Although there are distinct differences between the curves for raw and normalized
interest rates, the two curves are qualitatively similar.

The historical interest rates do not explain the variation in the mean interest rate as
a function of loan date.

The analysis earlier in this notebook suggests that loan grade is the dominant factor
determining interest rate.

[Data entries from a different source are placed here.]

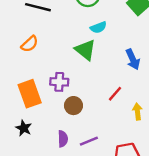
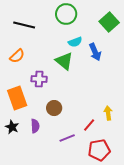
blue arrow: (133, 59) -> (95, 52), moved
purple cross: (59, 82) -> (39, 79), moved
red line: (115, 94) -> (89, 125), moved
purple semicircle: (63, 139) -> (35, 126), moved

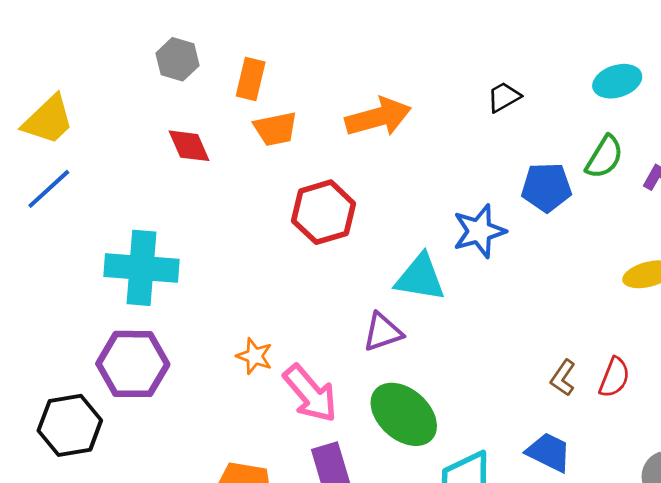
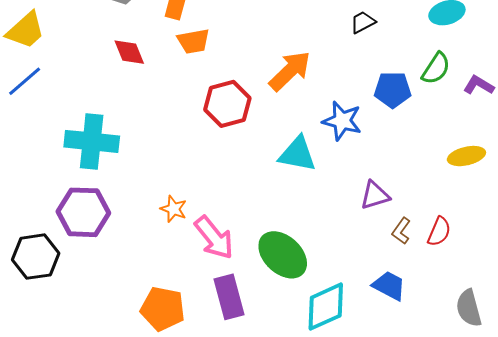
orange arrow: (378, 117) -> (290, 71), moved, turned -30
blue star: (479, 231) -> (342, 121), turned 30
purple triangle: (383, 332) -> (375, 195), moved

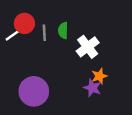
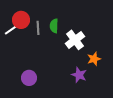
orange star: (99, 76) -> (94, 59), moved
purple circle: (34, 91) -> (29, 78), size x0.6

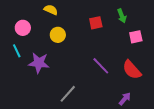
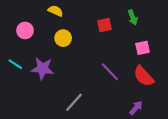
pink square: (136, 37) -> (143, 48), moved
cyan line: (17, 51) -> (15, 64), moved, turned -32

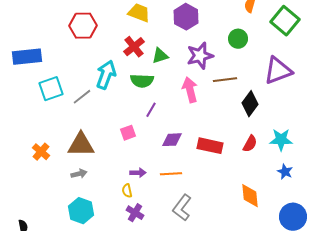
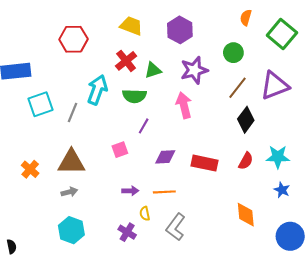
brown line: (225, 80) -> (238, 88), moved, turned -45
gray line: (82, 97) -> (72, 112), turned -30
yellow semicircle: (127, 191) -> (145, 214), moved

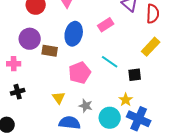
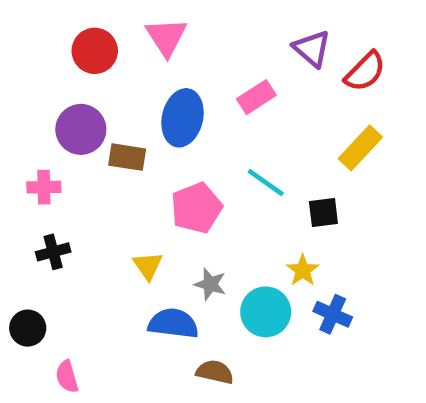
red semicircle: (153, 14) -> (365, 72), turned 42
blue cross: (139, 119) -> (333, 314), size x0.7

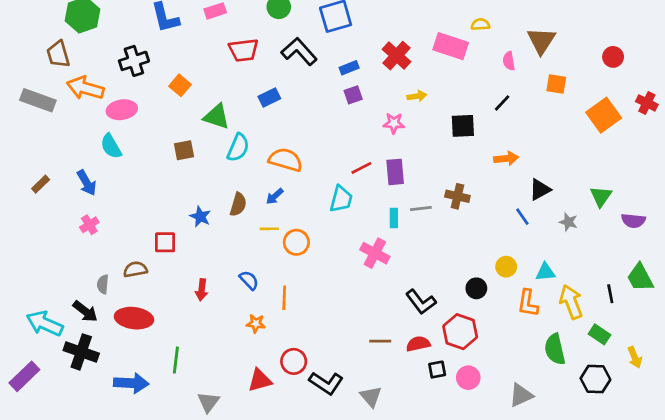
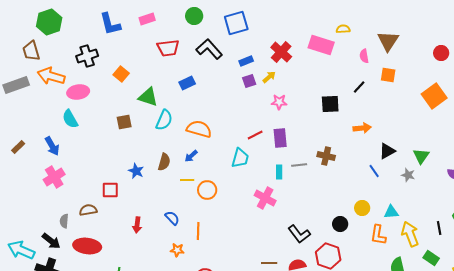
orange square: (556, 84) -> (388, 75), moved
yellow arrow: (417, 96) -> (269, 77), moved, turned -32
gray rectangle: (38, 100) -> (16, 85), turned -40
green triangle: (601, 196) -> (421, 156), moved
pink cross: (89, 225) -> (54, 177), size x1.5

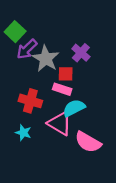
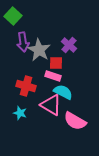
green square: (15, 32) -> (13, 16), moved
purple arrow: (27, 49) -> (23, 42), turned -54
cyan semicircle: (74, 108) -> (63, 92), turned 54

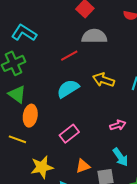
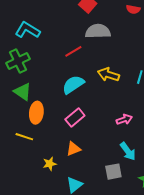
pink rectangle: (69, 134) -> (75, 117), moved
orange triangle: (83, 166) -> (73, 149), moved
yellow star: (42, 167) -> (50, 164), size x0.6

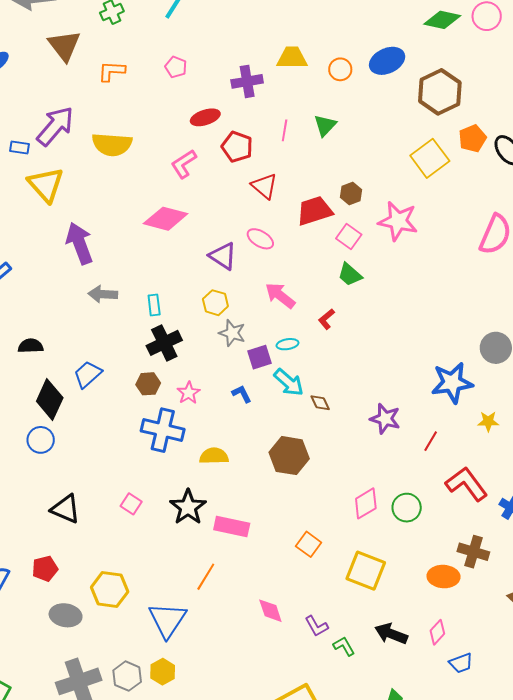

Check the dependence of interest rate on loan date for loans
of a particular grade.

In [None]:
to_plot = (
    loan_data[["int_rate", "grade", "issue_d"]]
    .groupby(["issue_d", "grade"])
    .mean()
    .reset_index()
    .assign(int_rate=lambda df: df["int_rate"] / 100)
)
to_plot
fig = px.line(
    to_plot,
    x="issue_d",
    y="int_rate",
    color="grade",
    facet_row="grade",
    markers=True,
    labels={
        "int_rate": "Mean interest rate",
        "issue_d": "Loan date",
        "grade": "Loan grade",
    },
    hover_data={"int_rate": ":.3p"},
    title="Mean interest rate by loan grade an loan date",
    height=800,
)
fig.for_each_annotation(lambda ann: ann.update(text=ann.text.replace("Loan ", "")))
fig.update_yaxes(tickformat=".2p", title="")
fig.update_layout(bargap=0, yaxis4_title="Interest rate")
fig.show()

- For loans of grade 'D' or higher, the mean interest rate charged for loans of a given
grade is essentially constant during the period covered by the dataset.

- For lower-grade loans, the mean interest rate charged for loans of a particular grade
tends to increase for later loan date.